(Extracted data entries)
......

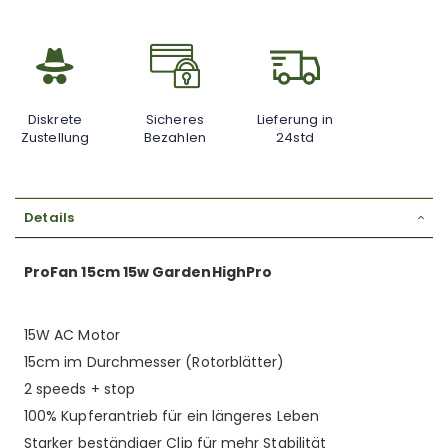
Diskrete
Sicheres
Lieferung in
Zustellung
Bezahlen
24std
Details
ProFan 15cm 15w GardenHighPro
15W AC Motor
15cm im Durchmesser (Rotorblätter)
2 speeds + stop
100% Kupferantrieb für ein längeres Leben
Starker beständiger Clip für mehr Stabilität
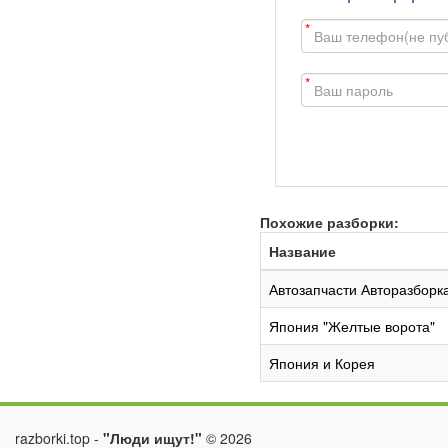
*
*
Похожие разборки:
Название
Автозапчасти Авторазборк
Япония "Желтые ворота"
Япония и Корея
razborki.top -
"Люди ищут!"
©
2026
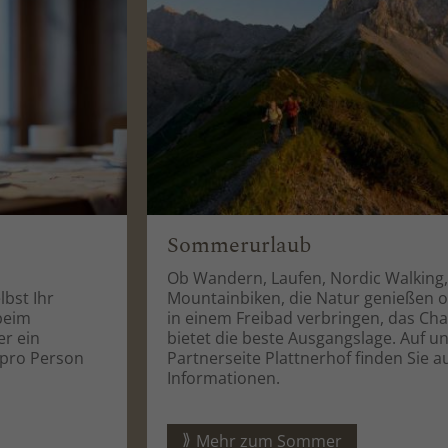
Sommerurlaub
Ob Wandern, Laufen, Nordic Walking, E-Biken,
Mountainbiken, die Natur genießen oder den Tag
in einem Freibad verbringen, das Chalet Karwendel
bietet die beste Ausgangslage. Auf unser
Partnerseite Plattnerhof finden Sie ausführliche
Informationen.
Mehr zum Sommer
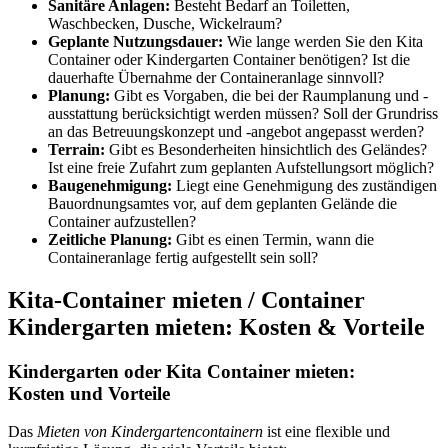
Sanitäre Anlagen:
Besteht Bedarf an Toiletten,
Waschbecken, Dusche, Wickelraum?
Geplante Nutzungsdauer:
Wie lange werden Sie den Kita
Container oder Kindergarten Container benötigen? Ist die
dauerhafte Übernahme der Containeranlage sinnvoll?
Planung:
Gibt es Vorgaben, die bei der Raumplanung und -
ausstattung berücksichtigt werden müssen? Soll der Grundriss
an das Betreuungskonzept und -angebot angepasst werden?
Terrain:
Gibt es Besonderheiten hinsichtlich des Geländes?
Ist eine freie Zufahrt zum geplanten Aufstellungsort möglich?
Baugenehmigung:
Liegt eine Genehmigung des zuständigen
Bauordnungsamtes vor, auf dem geplanten Gelände die
Container aufzustellen?
Zeitliche Planung:
Gibt es einen Termin, wann die
Containeranlage fertig aufgestellt sein soll?
Kita-Container mieten / Container
Kindergarten mieten: Kosten & Vorteile
Kindergarten oder Kita Container mieten:
Kosten und Vorteile
Das
Mieten von Kindergartencontainern
ist eine flexible und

......

Each word of the data should be repeated exactly, and the pictures left out.

Diskrete
Sicheres
Lieferung in
Zustellung
Bezahlen
24std
Details
ProFan 15cm 15w GardenHighPro
15W AC Motor
15cm im Durchmesser (Rotorblätter)
2 speeds + stop
100% Kupferantrieb für ein längeres Leben
Starker beständiger Clip für mehr Stabilität
*
*
Похожие разборки:
Название
Автозапчасти Авторазборк
Япония "Желтые ворота"
Япония и Корея
razborki.top -
"Люди ищут!"
©
2026
Sommerurlaub
Ob Wandern, Laufen, Nordic Walking, E-Biken,
Mountainbiken, die Natur genießen oder den Tag
in einem Freibad verbringen, das Chalet Karwendel
bietet die beste Ausgangslage. Auf unser
Partnerseite Plattnerhof finden Sie ausführliche
Informationen.
Mehr zum Sommer
Sanitäre Anlagen:
Besteht Bedarf an Toiletten,
Waschbecken, Dusche, Wickelraum?
Geplante Nutzungsdauer:
Wie lange werden Sie den Kita
Container oder Kindergarten Container benötigen? Ist die
dauerhafte Übernahme der Containeranlage sinnvoll?
Planung:
Gibt es Vorgaben, die bei der Raumplanung und -
ausstattung berücksichtigt werden müssen? Soll der Grundriss
an das Betreuungskonzept und -angebot angepasst werden?
Terrain:
Gibt es Besonderheiten hinsichtlich des Geländes?
Ist eine freie Zufahrt zum geplanten Aufstellungsort möglich?
Baugenehmigung:
Liegt eine Genehmigung des zuständigen
Bauordnungsamtes vor, auf dem geplanten Gelände die
Container aufzustellen?
Zeitliche Planung:
Gibt es einen Termin, wann die
Containeranlage fertig aufgestellt sein soll?
Kita-Container mieten / Container
Kindergarten mieten: Kosten & Vorteile
Kindergarten oder Kita Container mieten:
Kosten und Vorteile
Das
Mieten von Kindergartencontainern
ist eine flexible und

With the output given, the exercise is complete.